Marrero viaja por los setenta, ochenta y noventa hablando con amor y gratitud de los artistas que le permitieron conocerse y conocer el mundo, y a la vez va desgranando su vida. Nombra a Lorca como símbolo de la represión fascista y habla del gris del posfranquismo. Habla de la existencia armarizada de Elton John o George Michael para hablar de la crueldad de una sociedad que esperaba que lo diferente permaneciera oculto. De la muerte de Rock Hudson para narrar el duro golpe del sida. Y viaja hasta Joan Crawford, Virginia Woolf o Arthur Rimbaud para señalar la larga estirpe de lo queer. Todos caben, del drag a lo que se considera alta literatura: "Me gusta la alta cultura y la baja cultura, muy entrecomilladas", reivindica, "porque para mí solo existe la cultura: no existe la cultura mainstream, no existe la cultura underground, y lo demás son etiquetas bastante clasistas".

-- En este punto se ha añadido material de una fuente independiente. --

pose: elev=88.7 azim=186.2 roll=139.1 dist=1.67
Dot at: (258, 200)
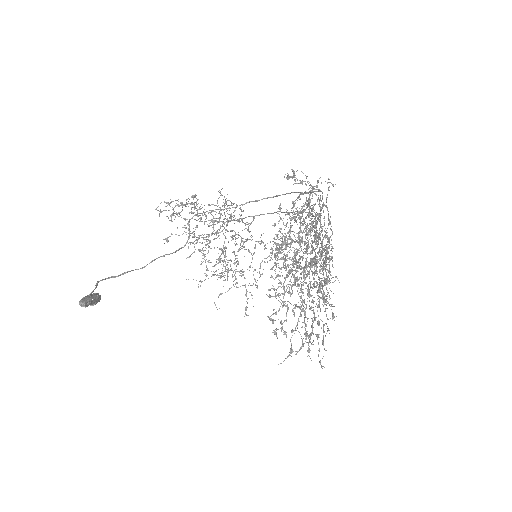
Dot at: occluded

El concepto de cultura LGTBI, o de cultura queer, va, sin embargo, más allá de si quienes la producen forman parte o no del colectivo. Figuras como Judy Garland, Alaska o Lola Flores están dentro del canon queer aunque no salieran en ningún momento del armario. Marrero cuenta cómo, de pequeña, oyó a su madre decir: "A los mariquitas les gustan mucho las artistas de antes". "Obviamente ahora sé que se refería al gusto homosexual por lo camp, el viejo Hollywood o, en el caso de España, artistas de la copla o actrices como Sara Montiel, pero esa frase, 'A los mariquitas les gustan mucho las artistas de antes', sonó como una piedra de Rosetta a mis oídos, un lenguaje cifrado que necesitaba descifrar". Mucho más tarde, descubriría que himnos como "Punto de partida", de Rocío Jurado, "Qué sabe nadie", de Raphael, o "A quién le importa", de Alaska y Dinarama, eran mucho más queer que quienes los cantabanqueer

"Siento que cambio todo el tiempo"

"Siento que cambio todo el tiempo"

 

Marlene Dietrich por Roberta Marrero. / LUNWERG

La filósofa Susan Sontag definió lo camp como "el amor a lo no natural: al artificio y la exageración", a lo que atribuía propiedades casi esotéricas: "tiene algo de código privado, de símbolo de identidad incluso, entre pequeños círculos urbanos". En lo camp está lo drag, las estampas religiosas, las divas, el amor por los macroespectáculos pop. Pero Marrero advierte: "Lo queer es más una postura política que una postura estética". "Hay tantas estéticas queer como culturas queer", cuenta desde Bourges, en Francia, donde inaugura una exposición, "eso es lo bueno, que pretende dejar un campo amplio para la interpretación. Es decir, yo me considero queer y me gusta la estética y la cultura camp, pero a otra persona que se considere queer no le gusta y le gusta más, yo qué sé, el barroco". Se detiene un segundo y añade, entre risas: "Que también era bastante camp, ahora que lo pienso".